In other words, a church is a place we go, but that is a small part of what it really means. In its full meaning, it is not somewhere we go or something we do, but who we are, where God, neighbors, and self all meet. The second reading from the first letter of John, a letter written to help heal a division that had developed in the community addressed, reminds them of the meaning of their baptism, to be the children of God. Then in the Gospel, which one has the doubts? It is Thomas, the one who was away from the community. And when Jesus returns to bring back the lost sheep, He comes not to Thomas alone but to the community. Jesus had promised that He would be wherever two or more were gathered in His name. And in just a few weeks Christ before his Ascension will give us His great commission to go and make disciples by baptizing them, welcoming still more people into the community of His followers. As Father Oscar challenged us last week in his Easter homily, we should obey the risen Lord and make disciples.

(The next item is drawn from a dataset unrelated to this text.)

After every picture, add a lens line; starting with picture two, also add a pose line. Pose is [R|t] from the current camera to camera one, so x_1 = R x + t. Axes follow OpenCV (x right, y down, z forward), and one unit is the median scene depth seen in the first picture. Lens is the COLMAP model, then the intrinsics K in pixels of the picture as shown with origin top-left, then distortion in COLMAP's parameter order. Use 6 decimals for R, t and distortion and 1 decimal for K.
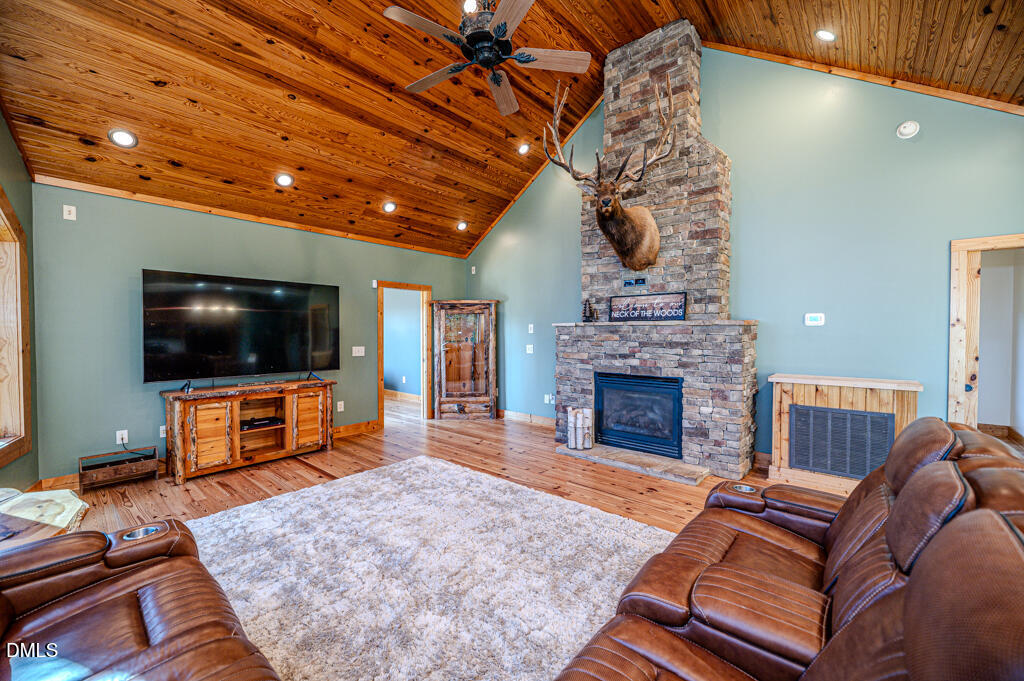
lens RADIAL K [[413.1, 0, 519.3], [0, 413.1, 335.6], [0, 0, 1]] dist [-0.000097, -0.004222]
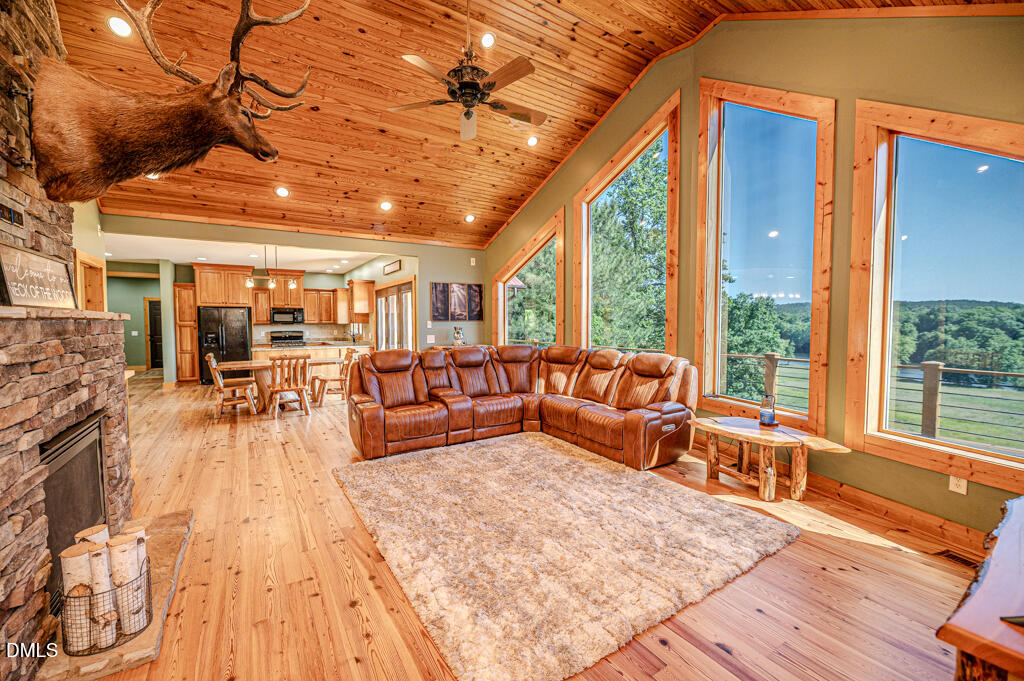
lens RADIAL K [[413.1, 0, 516.4], [0, 413.1, 340.8], [0, 0, 1]] dist [-0.000097, -0.004222]
pose [[-0.958737, -0.011186, 0.284074, -0.331697], [0.006452, 0.998112, 0.061078, -0.024278], [-0.284221, 0.060391, -0.956855, 1.269034]]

But we must not stop there but then to bring them into our community of joyful disciples.

We will say goodbye to one of those joyful disciples this week, due to the death of our parishioner Candi Beverly. She had been a parishioner here many years, and I'm told was married in our church, the same community but in the old church building back when it was on Highway 501. She covered three different hours in our adoration chapel – she was a great disciple who loved our community and was a great part of the Saint James community. She lived out the vision and mission of Saint James to the end and will be missed by the many who knew her.

Today is Divine Mercy Sunday. The Divine Mercy novena begins on Good Friday and runs through Easter Saturday. Then, the Church gathers to pray the Divine Mercy chaplet to remind us all of Christ's unending grace that He wants to bestow on all of humanity if we would only ask for it. Once again, the Church wants to gather as a community, and asks that it be prayed in the three o'clock hour on the Second Sunday of Easter, three o'clock being the traditional hour that Christ died. While we gather in one church as a small community, we are also therefore gathering simultaneously as a larger world-wide church to pray as one. Saint Faustina understood Christ as requesting this. In her diary, she wrote the words that Jesus said to her: “It is My desire that it be solemnly celebrated on the first Sunday after Easter. Mankind will not have peace until it turns to the Fount of My Mercy” [diary no. 699].

We now continue our Mass with the Liturgy of the Eucharist. We also call this communion since we receive it as a community and therefore this breaking of bread should bring all of us together who approach the altar to receive it. Let it have this affect in our lives, and therefore we receive the Body of Christ in the Eucharist so that we become the Body of Christ in his Church. Let us all offer ourselves and the abilities that God has given us to establishing His Church on earth and bring it closer to being His Kingdom.